◆ Written instruction 1 ◆
Rewrite the paragraph of the excerpt beginning "Essentially, our solution for" as a shorter bulleted list that keeps its main facts.
◆ Written instruction 2 ◆
Summarize the excerpt in two sentences.
◆ Written instruction 3 ◆
Echo the stretch of the excerpt from "Essentially, our solution" through "by $d e g (i)!$ ).".

Essentially, our solution for $K = 1$ involves sweeping a vertical line from $i = 1$ to $i = N$ and maintaining the endpoint of a path that we want to make sure does not become part of a cycle (the start point of the path is $e_{s t a r t}$ ). When the line hits the current endpoint of the path ( $j = i$ ), we perform the appropriate DP transitions; otherwise, we can pair up the edges adjacent to $i$ in whatever way we want (for $j \neq i$ , just multiply by $d e g (i)!$ ).

◆ Supplied material ◆
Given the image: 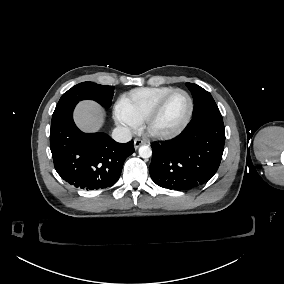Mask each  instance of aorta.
Here are the masks:
<instances>
[{"label": "aorta", "instance_id": "aorta-1", "mask_svg": "<svg viewBox=\"0 0 284 284\" xmlns=\"http://www.w3.org/2000/svg\"><path fill=\"white\" fill-rule=\"evenodd\" d=\"M139 155L142 158H149L152 156V150L149 146L143 145L139 148Z\"/></svg>", "mask_w": 284, "mask_h": 284}]
</instances>
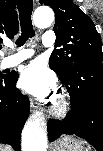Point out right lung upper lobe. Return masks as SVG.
Masks as SVG:
<instances>
[{
	"label": "right lung upper lobe",
	"instance_id": "right-lung-upper-lobe-1",
	"mask_svg": "<svg viewBox=\"0 0 103 151\" xmlns=\"http://www.w3.org/2000/svg\"><path fill=\"white\" fill-rule=\"evenodd\" d=\"M15 8V0H0V43L2 37L13 38L18 33L19 24Z\"/></svg>",
	"mask_w": 103,
	"mask_h": 151
}]
</instances>
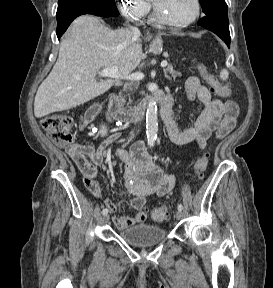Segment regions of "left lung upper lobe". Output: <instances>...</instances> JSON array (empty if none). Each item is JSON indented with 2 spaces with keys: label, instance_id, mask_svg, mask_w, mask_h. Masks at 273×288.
Instances as JSON below:
<instances>
[{
  "label": "left lung upper lobe",
  "instance_id": "5c2ea615",
  "mask_svg": "<svg viewBox=\"0 0 273 288\" xmlns=\"http://www.w3.org/2000/svg\"><path fill=\"white\" fill-rule=\"evenodd\" d=\"M205 16H212L228 11L225 0H199Z\"/></svg>",
  "mask_w": 273,
  "mask_h": 288
}]
</instances>
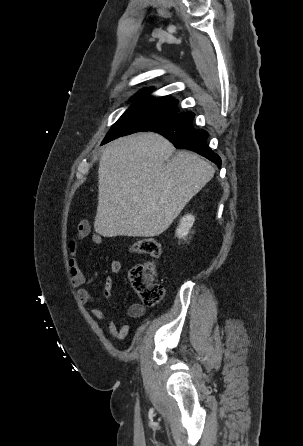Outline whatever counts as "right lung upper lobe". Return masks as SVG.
I'll use <instances>...</instances> for the list:
<instances>
[{
  "mask_svg": "<svg viewBox=\"0 0 303 446\" xmlns=\"http://www.w3.org/2000/svg\"><path fill=\"white\" fill-rule=\"evenodd\" d=\"M151 89H144L138 92L132 100L135 103L130 108H144L150 110H161L165 108L171 100L167 99H154L152 96H148Z\"/></svg>",
  "mask_w": 303,
  "mask_h": 446,
  "instance_id": "right-lung-upper-lobe-1",
  "label": "right lung upper lobe"
}]
</instances>
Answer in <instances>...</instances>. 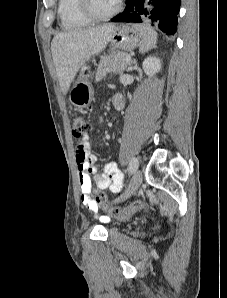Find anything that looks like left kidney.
<instances>
[{
  "label": "left kidney",
  "instance_id": "1",
  "mask_svg": "<svg viewBox=\"0 0 227 298\" xmlns=\"http://www.w3.org/2000/svg\"><path fill=\"white\" fill-rule=\"evenodd\" d=\"M161 69V61L156 57H147L143 61V70L148 76H153Z\"/></svg>",
  "mask_w": 227,
  "mask_h": 298
}]
</instances>
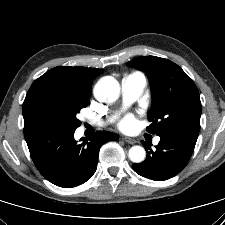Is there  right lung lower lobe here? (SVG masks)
<instances>
[{"label": "right lung lower lobe", "instance_id": "obj_1", "mask_svg": "<svg viewBox=\"0 0 225 225\" xmlns=\"http://www.w3.org/2000/svg\"><path fill=\"white\" fill-rule=\"evenodd\" d=\"M74 132L50 125L24 127L35 166L48 181L60 187H75L89 180L96 171L100 147L119 139L115 133L98 131L78 144Z\"/></svg>", "mask_w": 225, "mask_h": 225}]
</instances>
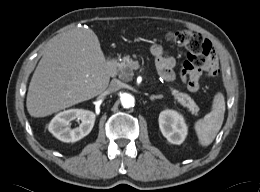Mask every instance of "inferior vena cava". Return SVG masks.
I'll return each instance as SVG.
<instances>
[{
    "label": "inferior vena cava",
    "instance_id": "602c4592",
    "mask_svg": "<svg viewBox=\"0 0 260 192\" xmlns=\"http://www.w3.org/2000/svg\"><path fill=\"white\" fill-rule=\"evenodd\" d=\"M122 82L118 79H113L110 82V85L108 87V89L106 90L107 93H112V92H116L118 90H120L122 88Z\"/></svg>",
    "mask_w": 260,
    "mask_h": 192
}]
</instances>
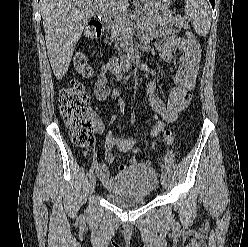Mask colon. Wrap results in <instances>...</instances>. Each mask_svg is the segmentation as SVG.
Segmentation results:
<instances>
[{
  "mask_svg": "<svg viewBox=\"0 0 248 247\" xmlns=\"http://www.w3.org/2000/svg\"><path fill=\"white\" fill-rule=\"evenodd\" d=\"M101 28L96 20L90 21L85 28V35L89 39L99 37ZM187 39L195 40L192 32H187ZM74 67L76 71L84 77H91L94 69L82 52H77L74 56ZM59 108L64 123L69 131L73 143L81 148H92L94 145V125L89 104V96L84 86L78 81H72L69 87L63 88L59 92ZM166 121L159 117L149 134L148 149L152 151L155 147Z\"/></svg>",
  "mask_w": 248,
  "mask_h": 247,
  "instance_id": "5ec220e1",
  "label": "colon"
}]
</instances>
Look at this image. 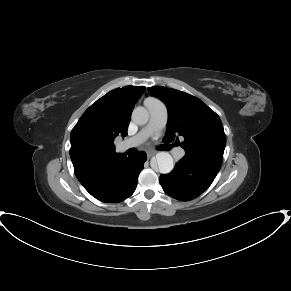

◆ Exercise output 1 ◆
- For K = 1, a vertical line is swept from i = 1 to i = N.
- Along the way, the solution tracks the endpoint of a path that starts at e_start and must not become part of a cycle.
- When the line reaches the path's current endpoint (j = i), the appropriate DP transitions are performed.
- Otherwise, the edges adjacent to i can be paired up in any way; for j ≠ i, this means multiplying by deg(i)!.

◆ Exercise output 2 ◆
The K = 1 solution sweeps a vertical line from i = 1 to i = N while keeping track of the endpoint of a path, starting at e_start, that must not become part of a cycle. At the path's current endpoint (j = i) the appropriate DP transitions are applied, and at any other position the edges adjacent to i are paired freely by multiplying by deg(i)!.

◆ Exercise output 3 ◆
Essentially, our solution for $K = 1$ involves sweeping a vertical line from $i = 1$ to $i = N$ and maintaining the endpoint of a path that we want to make sure does not become part of a cycle (the start point of the path is $e_{s t a r t}$ ). When the line hits the current endpoint of the path ( $j = i$ ), we perform the appropriate DP transitions; otherwise, we can pair up the edges adjacent to $i$ in whatever way we want (for $j \neq i$ , just multiply by $d e g (i)!$ ).